── Data to use

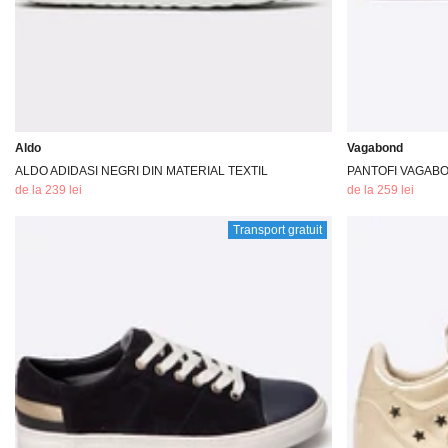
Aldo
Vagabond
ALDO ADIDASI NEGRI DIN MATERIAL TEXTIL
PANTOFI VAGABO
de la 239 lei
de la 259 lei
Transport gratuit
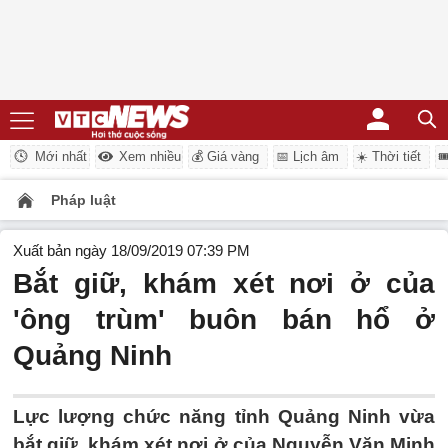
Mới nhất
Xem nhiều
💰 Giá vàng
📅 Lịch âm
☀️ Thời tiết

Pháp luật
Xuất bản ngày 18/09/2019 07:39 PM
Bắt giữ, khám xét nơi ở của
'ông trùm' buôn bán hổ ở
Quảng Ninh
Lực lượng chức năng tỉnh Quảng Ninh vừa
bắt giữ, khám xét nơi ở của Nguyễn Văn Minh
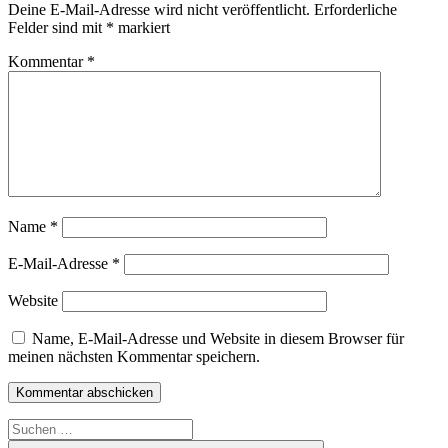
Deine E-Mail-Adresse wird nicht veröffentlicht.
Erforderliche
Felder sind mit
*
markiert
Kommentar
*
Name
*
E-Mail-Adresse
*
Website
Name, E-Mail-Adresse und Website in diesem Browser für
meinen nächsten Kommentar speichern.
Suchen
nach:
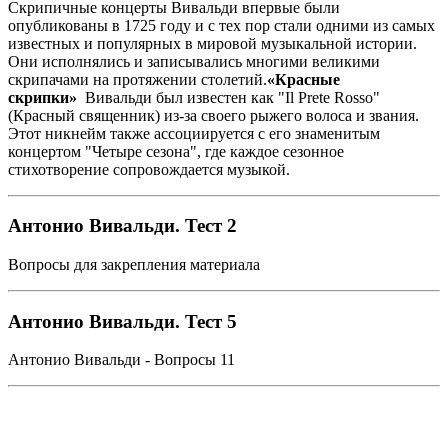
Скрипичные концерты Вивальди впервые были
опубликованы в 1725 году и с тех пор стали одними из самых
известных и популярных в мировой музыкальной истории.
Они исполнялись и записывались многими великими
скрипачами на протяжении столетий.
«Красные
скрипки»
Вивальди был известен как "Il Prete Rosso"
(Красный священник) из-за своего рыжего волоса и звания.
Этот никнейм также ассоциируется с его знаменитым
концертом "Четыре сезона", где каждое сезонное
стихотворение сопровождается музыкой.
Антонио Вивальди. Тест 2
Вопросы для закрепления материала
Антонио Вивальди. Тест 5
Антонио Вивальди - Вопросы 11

────
── Data to use

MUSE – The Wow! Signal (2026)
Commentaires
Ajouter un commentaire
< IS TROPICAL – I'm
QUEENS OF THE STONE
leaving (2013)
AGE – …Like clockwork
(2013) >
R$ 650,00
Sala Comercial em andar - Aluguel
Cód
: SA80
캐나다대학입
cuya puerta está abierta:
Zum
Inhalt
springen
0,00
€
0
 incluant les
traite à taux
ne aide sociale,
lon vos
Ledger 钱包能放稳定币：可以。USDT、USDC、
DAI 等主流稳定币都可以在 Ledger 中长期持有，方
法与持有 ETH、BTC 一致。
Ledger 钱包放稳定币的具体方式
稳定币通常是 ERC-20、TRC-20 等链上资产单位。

────
── Data to use

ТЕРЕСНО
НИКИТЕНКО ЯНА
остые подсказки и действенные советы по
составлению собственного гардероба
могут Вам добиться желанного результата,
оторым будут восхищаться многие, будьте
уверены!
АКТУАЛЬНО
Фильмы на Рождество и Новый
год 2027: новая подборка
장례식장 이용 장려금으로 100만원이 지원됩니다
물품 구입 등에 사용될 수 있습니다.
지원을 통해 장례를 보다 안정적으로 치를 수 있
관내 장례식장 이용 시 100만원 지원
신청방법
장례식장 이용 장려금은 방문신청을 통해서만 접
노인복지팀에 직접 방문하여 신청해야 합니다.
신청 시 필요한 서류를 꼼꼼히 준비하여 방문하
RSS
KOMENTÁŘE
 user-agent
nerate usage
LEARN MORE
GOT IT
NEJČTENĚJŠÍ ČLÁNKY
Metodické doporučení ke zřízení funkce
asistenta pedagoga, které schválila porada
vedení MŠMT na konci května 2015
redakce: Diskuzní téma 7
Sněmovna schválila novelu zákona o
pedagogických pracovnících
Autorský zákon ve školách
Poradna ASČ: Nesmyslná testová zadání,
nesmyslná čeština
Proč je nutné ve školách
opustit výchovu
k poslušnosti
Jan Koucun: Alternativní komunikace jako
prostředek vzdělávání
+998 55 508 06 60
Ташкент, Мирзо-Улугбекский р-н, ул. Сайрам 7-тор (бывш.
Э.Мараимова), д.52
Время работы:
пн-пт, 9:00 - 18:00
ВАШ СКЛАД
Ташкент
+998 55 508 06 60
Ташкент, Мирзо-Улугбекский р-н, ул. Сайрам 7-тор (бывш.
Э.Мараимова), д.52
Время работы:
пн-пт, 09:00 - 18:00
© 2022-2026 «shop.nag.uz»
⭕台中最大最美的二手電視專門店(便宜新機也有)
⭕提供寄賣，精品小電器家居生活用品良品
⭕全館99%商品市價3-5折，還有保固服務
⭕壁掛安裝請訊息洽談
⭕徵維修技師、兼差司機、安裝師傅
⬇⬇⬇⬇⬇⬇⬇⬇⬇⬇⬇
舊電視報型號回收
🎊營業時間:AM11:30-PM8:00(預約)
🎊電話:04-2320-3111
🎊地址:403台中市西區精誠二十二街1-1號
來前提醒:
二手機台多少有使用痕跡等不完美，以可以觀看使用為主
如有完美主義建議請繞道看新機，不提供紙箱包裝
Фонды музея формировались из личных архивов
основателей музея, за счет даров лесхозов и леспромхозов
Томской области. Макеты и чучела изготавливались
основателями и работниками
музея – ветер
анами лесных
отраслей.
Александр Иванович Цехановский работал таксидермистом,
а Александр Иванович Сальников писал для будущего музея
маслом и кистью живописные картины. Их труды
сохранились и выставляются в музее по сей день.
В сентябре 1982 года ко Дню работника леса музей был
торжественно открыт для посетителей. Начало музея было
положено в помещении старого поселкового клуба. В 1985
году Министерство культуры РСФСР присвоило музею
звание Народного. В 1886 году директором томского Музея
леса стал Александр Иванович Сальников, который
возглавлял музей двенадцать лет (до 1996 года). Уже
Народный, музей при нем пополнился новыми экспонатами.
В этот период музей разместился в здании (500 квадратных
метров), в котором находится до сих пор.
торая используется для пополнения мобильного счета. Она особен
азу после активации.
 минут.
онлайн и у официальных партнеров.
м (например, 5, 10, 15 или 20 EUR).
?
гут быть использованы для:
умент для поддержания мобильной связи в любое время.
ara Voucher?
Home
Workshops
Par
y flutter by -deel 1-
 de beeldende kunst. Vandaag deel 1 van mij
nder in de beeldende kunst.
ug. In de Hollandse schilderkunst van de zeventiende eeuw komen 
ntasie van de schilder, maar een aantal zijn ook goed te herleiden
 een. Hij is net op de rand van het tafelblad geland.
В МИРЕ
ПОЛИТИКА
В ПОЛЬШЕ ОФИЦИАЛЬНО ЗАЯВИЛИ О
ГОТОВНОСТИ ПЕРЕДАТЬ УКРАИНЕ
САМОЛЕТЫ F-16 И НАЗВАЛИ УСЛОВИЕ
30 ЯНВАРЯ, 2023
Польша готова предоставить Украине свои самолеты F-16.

────

- [Try it] Copy out, exactly and alone, the lines of the entries above between the ones holding "известных и популярных" and "Антонио Вивальди - Вопросы 11", inclusive.

- [Written answer]
известных и популярных в мировой музыкальной истории.
Они исполнялись и записывались многими великими
скрипачами на протяжении столетий.
«Красные
скрипки»
Вивальди был известен как "Il Prete Rosso"
(Красный священник) из-за своего рыжего волоса и звания.
Этот никнейм также ассоциируется с его знаменитым
концертом "Четыре сезона", где каждое сезонное
стихотворение сопровождается музыкой.
Антонио Вивальди. Тест 2
Вопросы для закрепления материала
Антонио Вивальди. Тест 5
Антонио Вивальди - Вопросы 11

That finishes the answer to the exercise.